November 6, 2003
BUILD & BOLT:
Fenced in (Yossi Klein Halevi, November 6, 2003, Israeli Insider)
The main objection to the fence, which is scheduled for completion in 2005, is that it doesn't adhere to the pre-1967 green line but deviates "deep" into the West Bank. In fact, at most points, the fence either winds close to the green line or extends several miles over it without compromising Palestinian territorial contiguity - hardly the massive land grab warned against by opponents. So far, 108 miles of fence have been completed in the northwestern part of the West Bank, and about 1.5 percent of the West Bank has been incorporated into the Israeli side. If the fence is eventually extended to include Ariel - a town of 18,000 residents, which the Camp David negotiations included within the eventual borders of Israel - it will protrude, finger-shaped, about 15 miles into the territories. Yet even then the fence will encompass only a few percentage points of the West Bank. (The highest figure I've encountered is 10 percent.) And, note Israeli officials, the fence can be moved or even dismantled.Still, that apologetic argument misses the point, which is that the fence must violate the green line. Building the fence on the 1967 border would play into the Palestinian strategy by creating the outlines of a de facto Palestinian state in all of the West Bank, without requiring the Palestinians to cease terrorism or genuinely recognize Israel. Building over the green line, by contrast, reminds Palestinians that every time they've rejected compromise - whether in 1937, 1947, or 2000 - the potential map of Palestine shrinks. That message is the exact opposite of the left-wing trajectory of increased concessions under fire - from Camp David to Taba to Geneva. The fence is a warning: If Palestinians don't stop terrorism and forfeit their dream of destroying Israel, Israel may impose its own map on them. Indeed, the fence is a reminder that the 1967 border isn't sacrosanct. Legally, the West Bank is extraterritorial: The international community didn't recognize Jordan's annexation, and, because Palestine isn't being restored but invented, its borders are negotiable.

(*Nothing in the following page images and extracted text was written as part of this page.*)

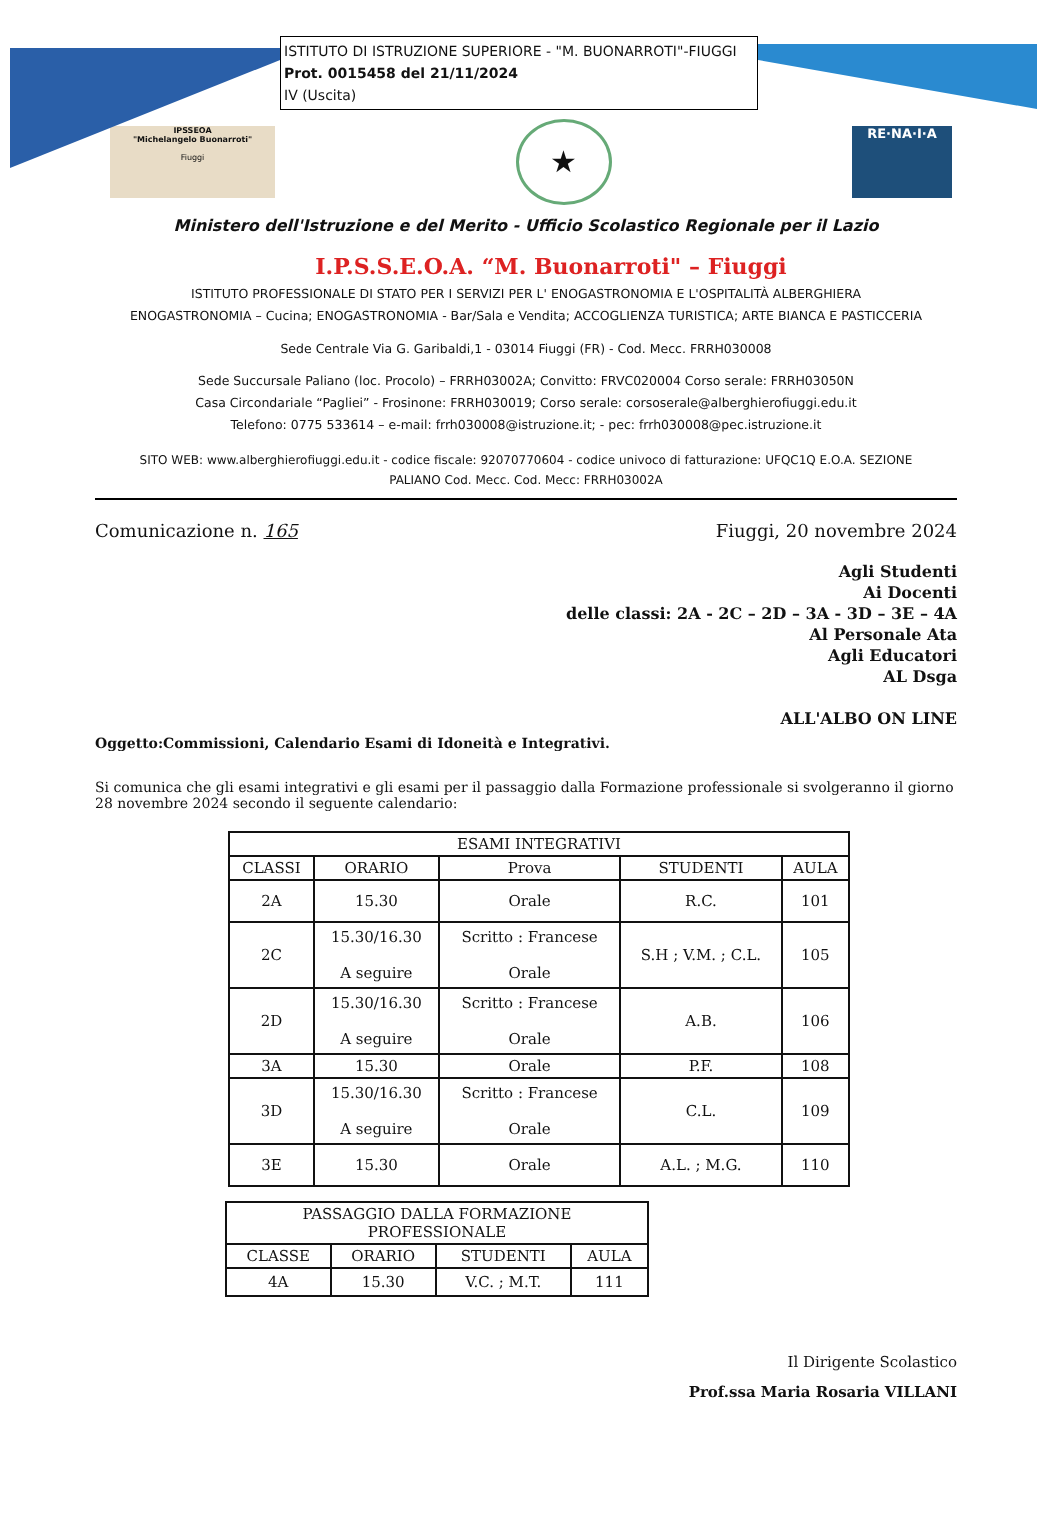ISTITUTO DI ISTRUZIONE SUPERIORE - "M. BUONARROTI"-FIUGGI
Prot. 0015458 del 21/11/2024
IV (Uscita)
IPSSEOA
"Michelangelo Buonarroti"
Fiuggi
★
RE·NA·I·A
Ministero dell'Istruzione e del Merito - Ufficio Scolastico Regionale per il Lazio
I.P.S.S.E.O.A. “M. Buonarroti" – Fiuggi
ISTITUTO PROFESSIONALE DI STATO PER I SERVIZI PER L' ENOGASTRONOMIA E L'OSPITALITÀ ALBERGHIERA
ENOGASTRONOMIA – Cucina; ENOGASTRONOMIA - Bar/Sala e Vendita; ACCOGLIENZA TURISTICA; ARTE BIANCA E PASTICCERIA
Sede Centrale Via G. Garibaldi,1 - 03014 Fiuggi (FR) - Cod. Mecc. FRRH030008
Sede Succursale Paliano (loc. Procolo) – FRRH03002A; Convitto: FRVC020004 Corso serale: FRRH03050N
Casa Circondariale “Pagliei” - Frosinone: FRRH030019; Corso serale: corsoserale@alberghierofiuggi.edu.it
Telefono: 0775 533614 – e-mail: frrh030008@istruzione.it; - pec: frrh030008@pec.istruzione.it
SITO WEB: www.alberghierofiuggi.edu.it - codice fiscale: 92070770604 - codice univoco di fatturazione: UFQC1Q E.O.A. SEZIONE
PALIANO Cod. Mecc. Cod. Mecc: FRRH03002A
Comunicazione n. 165 Fiuggi, 20 novembre 2024
Agli Studenti
Ai Docenti
delle classi: 2A - 2C – 2D – 3A - 3D – 3E – 4A
Al Personale Ata
Agli Educatori
AL Dsga
ALL'ALBO ON LINE
Oggetto:Commissioni, Calendario Esami di Idoneità e Integrativi.
Si comunica che gli esami integrativi e gli esami per il passaggio dalla Formazione professionale si svolgeranno il giorno 28 novembre 2024 secondo il seguente calendario:
| ESAMI INTEGRATIVI | | | | |
| --- | --- | --- | --- | --- |
| CLASSI | ORARIO | Prova | STUDENTI | AULA |
| 2A | 15.30 | Orale | R.C. | 101 |
| 2C | 15.30/16.30 A seguire | Scritto : Francese Orale | S.H ; V.M. ; C.L. | 105 |
| 2D | 15.30/16.30 A seguire | Scritto : Francese Orale | A.B. | 106 |
| 3A | 15.30 | Orale | P.F. | 108 |
| 3D | 15.30/16.30 A seguire | Scritto : Francese Orale | C.L. | 109 |
| 3E | 15.30 | Orale | A.L. ; M.G. | 110 |
| PASSAGGIO DALLA FORMAZIONE PROFESSIONALE | | | |
| --- | --- | --- | --- |
| CLASSE | ORARIO | STUDENTI | AULA |
| 4A | 15.30 | V.C. ; M.T. | 111 |
Il Dirigente Scolastico
Prof.ssa Maria Rosaria VILLANI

The only justification for withdrawal to the green line is pragmatism. Most Israelis would accept an approximate withdrawal to the 1967 borders in exchange for genuine Palestinian acceptance of Jewish sovereignty on this land. Reinstating the green line, then, would be a reward for peace, not war. But what we've learned in the decade since Oslo began is that "land for peace" was never an option. At best, Israel was being offered land for a cease-fire. And that is hardly justification for returning to the precarious 1967 lines.
That's especially true for Jerusalem. The Oslo negotiations left the fate of Jerusalem for last, assuming that the joint administering of this fragile city would require a level of trust between Palestinians and Israelis possible only after a prolonged process of reconciliation. Precisely the opposite has happened. Thanks, ironically, to Oslo, which subjected the Palestinians to a decade of Palestinian Authority propaganda glorifying hatred of Israel - in schools, mosques, and the media - Palestinians are far less prepared for peace than they were before Oslo. The result of Palestinian hatred and Israeli mistrust is that sharing the administration of Jerusalem has become untenable. Imagine the effect on the Jewish presence within the Old City today, for example, if Palestinian police were positioned on its walls. "Sharing" Jerusalem means dismembering it. A fence around Jerusalem, then, isn't only a buffer against suicidal terrorists but against suicidal blueprints.
The fence and what it encloses is largely beside the point, which is for Israel to disengage from Palestine ASAP. Posted by Orrin Judd at November 6, 2003 9:45 AM
During that decade of PA "rule", the Palestinian GDP has dropped by half, and most of the remainder is the dregs of foreign aid to the PA, after Arafat and his goons skim the cream.
Posted by: Michael Herdegen at November 6, 2003 12:03 PMMr. Herdegen;
What leaves me with little hope is that the Palestinians seem to prefer even that to making peace with Israel. That's what makes Golda Meier's quote so appropos even today.
Posted by: Annoying Old Guy at November 6, 2003 1:25 PMMr. Judd is exactly right. Israelis are too civilized to have a huge fraction of their male population devote part of their lives to, in effect, being prison guards in the West Bank and Gaza. Build a wall that protects the Jewish settlements just over the border but not the ones deep inside the West Bank and Gaza. (They can pay the settlers to leave, just as the 7,000 Jewish settlers in the Sinai were paid to leave when the Sinai was given back to Egypt.) Then let the Palestinians form a state and especially a military. A few Palestinian tanks and planes would serve as hostages -- the Palestinian generals would know they have no chance of beating Israel but that Israel can destroy their beloved military assets from long distance in response to terrorist attacks. This would give the Palestinian military the incentive to crack down on terrorists. Over a couple of generations, Israel's relationship with the West Bank would settle down to something similar to its current relationship with Jordan, which seems like the happiest possible ending in that unhappy part of the world.
Posted by: Steve Sailer at November 6, 2003 3:58 PMGood point, about the PA military. I hadn't thought of that.